I lift my hand to wave. All three wave back, which makes my heart swell.

“Come run with us,” Matt calls out to me. “Get that knee in shape.”

Can my knee handle running again? I’m not sure, but I’m willing to take the risk to spend time with Matt. “Okay! Meet me at my cabin in ten minutes.”

He disappears down the dirt steps, heading toward the art pavilion. I walk as quickly as I can back to Cardinal and throw on a sports bra, shorts, a tank top, and sneakers. Carefully, I put on my steel knee brace that makes me sound like a walking industrial paper slicer. I step out onto the porch, where Matt is waiting for me.

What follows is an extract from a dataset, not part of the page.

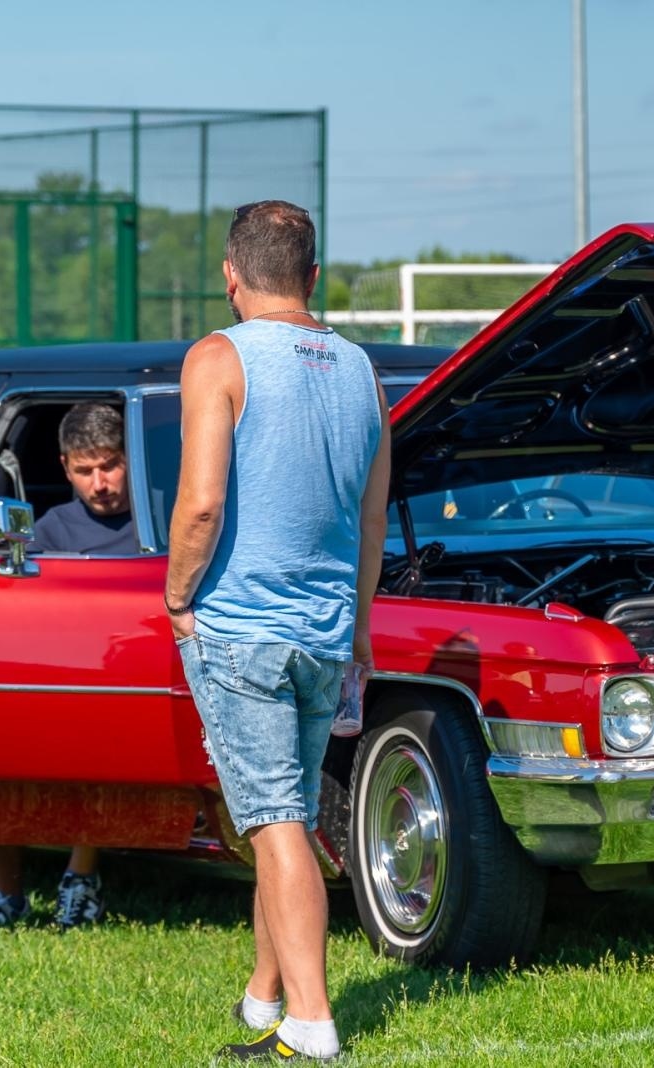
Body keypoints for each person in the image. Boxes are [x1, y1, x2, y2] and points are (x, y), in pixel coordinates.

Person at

“Where are Brad and Will?” I ask, tightening my black ponytail.

“They gave up already.” Matt stretches out a hand to me and I take it. “You got this.”

We walk, my hand lightly tucked inside his. I don’t think I can handle running on trails full of hazards like rocks, sticks, and tree roots, so we go to the big field.

“Nice and slow,” Matt says, and I lurch into a jog, keeping my breath steady. Thanks to my exercise bike, I’ve saved some of my endurance.

“You’ve still got your form,” he says, looking me up and down while running. I hope he’s seeing me as I want to be seen: black hair flowing in the wind, smiling, moving swiftly and gracefully.

We run five laps around the big field, hardly speaking a word. When I look over at his face, I find his mouth shut in a tight smile.

“What were you doing this morning? In the notebook?” he asks.

“Drawing.”

“I’d love to see your work sometime.”

I don’t share my sketchpad with anybody. “Maybe,” I say softly, not meaning it.